A resident of Lebanon, Virginia, Taylor operates under the handle of DaddyYoDude and until recently was one of the more prolific members of the online dad community. “I spent at least 40 hours a week on all the projects I worked with,” Taylor said. This not only included his personal blog, but others like Dad Revolution and Good Men Project. Then in July, he suddenly announced that he was retiring from blogging to focus more on his family.
“Time is precious, and has to be spent on priorities,” he explained. “That’s one thing that can get hard when you start seriously blogging.” I haven’t had that problem. Other than quickly composing a few hundred words each week, I spend little time on the blogosphere. I do, however, frequent Twitter, where I follow more than 100 parents, mostly dads (and am in turn followed by them).
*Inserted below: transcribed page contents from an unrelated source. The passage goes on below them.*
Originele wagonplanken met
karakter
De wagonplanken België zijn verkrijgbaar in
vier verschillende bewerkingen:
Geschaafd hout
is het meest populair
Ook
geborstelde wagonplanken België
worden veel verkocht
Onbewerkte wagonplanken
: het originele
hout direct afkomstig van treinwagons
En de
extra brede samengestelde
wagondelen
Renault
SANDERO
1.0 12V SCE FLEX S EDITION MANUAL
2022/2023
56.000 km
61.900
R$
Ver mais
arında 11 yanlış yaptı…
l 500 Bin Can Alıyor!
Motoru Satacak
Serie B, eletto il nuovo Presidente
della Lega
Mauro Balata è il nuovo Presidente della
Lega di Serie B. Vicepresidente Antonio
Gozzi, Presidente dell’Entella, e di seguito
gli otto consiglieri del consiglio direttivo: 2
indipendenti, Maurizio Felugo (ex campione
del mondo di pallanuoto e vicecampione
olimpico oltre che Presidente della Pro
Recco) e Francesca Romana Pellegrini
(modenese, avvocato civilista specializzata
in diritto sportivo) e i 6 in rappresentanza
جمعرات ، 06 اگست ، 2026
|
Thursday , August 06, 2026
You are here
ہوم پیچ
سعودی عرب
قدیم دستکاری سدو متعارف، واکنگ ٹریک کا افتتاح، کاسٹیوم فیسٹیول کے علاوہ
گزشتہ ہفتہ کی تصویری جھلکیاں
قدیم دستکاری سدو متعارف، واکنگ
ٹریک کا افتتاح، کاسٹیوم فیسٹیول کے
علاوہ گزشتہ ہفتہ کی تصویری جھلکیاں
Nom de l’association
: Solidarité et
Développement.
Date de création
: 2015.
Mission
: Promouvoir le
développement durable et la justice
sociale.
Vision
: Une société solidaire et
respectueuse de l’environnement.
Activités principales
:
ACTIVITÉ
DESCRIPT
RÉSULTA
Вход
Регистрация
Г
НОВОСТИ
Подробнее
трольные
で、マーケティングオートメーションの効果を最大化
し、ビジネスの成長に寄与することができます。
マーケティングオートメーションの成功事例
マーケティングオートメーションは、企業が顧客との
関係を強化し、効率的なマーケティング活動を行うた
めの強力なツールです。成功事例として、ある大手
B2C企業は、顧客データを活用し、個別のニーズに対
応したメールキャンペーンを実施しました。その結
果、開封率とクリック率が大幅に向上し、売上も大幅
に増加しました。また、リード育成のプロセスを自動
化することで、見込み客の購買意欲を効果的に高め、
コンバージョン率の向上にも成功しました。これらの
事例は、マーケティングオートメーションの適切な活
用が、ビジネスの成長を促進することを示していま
Twitter’s also where I have actually connected with other fathers. For instance, one April afternoon, I was walking through Lee Park with my 4-year-old when he suddenly declared that he had to pee, frantically hopping up and down and clutching his crotch. I looked around to see if anyone was watching and then let him go right there behind a giant oak tree.
As he finished, I tweeted: “Can I get arrested for letting my 4-year-old son pee in a public park?” Seconds later came a reply from a dad named Zach Rosenberg, who lives in California: “I’d say probably worst case is a citation. LET ’ER RIP!”
This was not a profound exchange to be sure, but that’s not what I was looking for, just a little affirmation, and that’s what I got from the online community of dads. It’s good to know they’ve got my back.